## Vorliegender Text:
**********
Eine Stunde vor der Ankunft in meine Heimat ging mir mein liebes Weib entgegen. Vor Freuden, daß sie mich wieder sah, fuhr sie mir um den Hals, weinte und sagte: »Mein Schatz! Gott hat unsre zwei Kindern zu sich genommen, und du triffst zu Hause keines mehr an.« Je nun, als Vater betrübte es mich doch auch und tat mir im Herzen leid, daß ich sie nicht mehr gesehen habe; ich sagte zu ihr: »Mein Schatz! bekümmere dich nicht so viel und gieb dich zufrieden, es war ja der Willen Gottes; man soll heutiges Tages froh sein und Gott danken, wenn einem unser Herr Gott die Kinder zu sich nimmt; du siehst ja, wie hart man sich fortbringen muß und wie ausgelassen und boshaft die Welt ist. Wenn man nicht Vermögen vom Hause aus hat und sie versorgen kann, so weiß man nicht, wo oft dergleichen Kinder hinkommen und wie es ihnen ergeht; im Gottes Namen.«

 

Unter diesen Gesprächen kamen wir bald nach Haus. Wir zogen uns aus, sie brachte mir warmes Wasser, und wir wuschen uns. Auf die Nacht kochte sie mir Wassernudeln mit Käse und erzählte mir, was unter dieser Zeit zu Haus passiert sei; wir gingen darauf schlafen. Ich blieb einige Tage zu Haus und ging alsdann nach Innspruck, um meine Waren zu bezahlen. Ich kam zu der Gräfin von Trapp, welche mich gerne sah und mit mir Mitleiden hatte, wie auch zur Gräfin von Künigl, Tannenberg, Taxis, Wellersberg und Lodron.

 

Unter andern ging ich auch mit einem Memorial, wegen meiner Wirtschaft, die mir die Kaiserin Maria Theresia versprochen hat, zum Gouverneur Grafen von Enzenberg und gab ihm solches, mit Bitte, er möchte mir dazu verhülflich sein. Da ich wohl bekannt war, kam ich durch unterschiedliche Zimmer in der Residenz, unter andern durch den annoch schwarz spalierten Riesensaal, ins Vorzimmer, wo unser höchst selige Kaiser Franz so schnell und unversehen dahingestorben ist.
**********
## Bereitgestellte Einträge:
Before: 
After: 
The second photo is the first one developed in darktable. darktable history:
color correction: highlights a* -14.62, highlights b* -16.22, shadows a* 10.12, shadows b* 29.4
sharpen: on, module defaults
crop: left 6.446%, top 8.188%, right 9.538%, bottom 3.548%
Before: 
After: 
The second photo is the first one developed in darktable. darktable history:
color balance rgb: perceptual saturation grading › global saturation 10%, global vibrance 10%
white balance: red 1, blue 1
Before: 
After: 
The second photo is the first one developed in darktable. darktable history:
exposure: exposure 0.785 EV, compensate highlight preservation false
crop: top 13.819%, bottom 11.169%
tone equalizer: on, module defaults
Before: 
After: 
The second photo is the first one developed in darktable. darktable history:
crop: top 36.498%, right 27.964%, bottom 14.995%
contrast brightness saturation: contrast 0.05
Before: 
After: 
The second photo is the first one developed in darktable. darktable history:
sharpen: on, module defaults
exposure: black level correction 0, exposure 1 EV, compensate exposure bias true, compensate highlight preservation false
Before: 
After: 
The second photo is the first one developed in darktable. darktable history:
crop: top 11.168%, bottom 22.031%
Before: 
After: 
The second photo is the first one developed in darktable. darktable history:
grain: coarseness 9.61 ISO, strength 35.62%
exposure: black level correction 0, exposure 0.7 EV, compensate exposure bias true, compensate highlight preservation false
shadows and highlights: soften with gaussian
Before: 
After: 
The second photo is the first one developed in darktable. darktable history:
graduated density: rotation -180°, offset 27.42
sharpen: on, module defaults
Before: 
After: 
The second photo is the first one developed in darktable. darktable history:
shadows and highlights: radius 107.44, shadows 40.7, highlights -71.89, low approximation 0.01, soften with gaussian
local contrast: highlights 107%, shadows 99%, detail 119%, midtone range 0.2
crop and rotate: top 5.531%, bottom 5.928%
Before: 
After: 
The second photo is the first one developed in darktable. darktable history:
**********
## Ihre Aufgabe:
Geben Sie aus dem Text über die Heimkehr den Abschnitt von „Unter diesen Gesprächen“ bis einschließlich „Wellersberg und Lodron.“ wortgetreu aus.

## Ihre Antwort:
Unter diesen Gesprächen kamen wir bald nach Haus. Wir zogen uns aus, sie brachte mir warmes Wasser, und wir wuschen uns. Auf die Nacht kochte sie mir Wassernudeln mit Käse und erzählte mir, was unter dieser Zeit zu Haus passiert sei; wir gingen darauf schlafen. Ich blieb einige Tage zu Haus und ging alsdann nach Innspruck, um meine Waren zu bezahlen. Ich kam zu der Gräfin von Trapp, welche mich gerne sah und mit mir Mitleiden hatte, wie auch zur Gräfin von Künigl, Tannenberg, Taxis, Wellersberg und Lodron.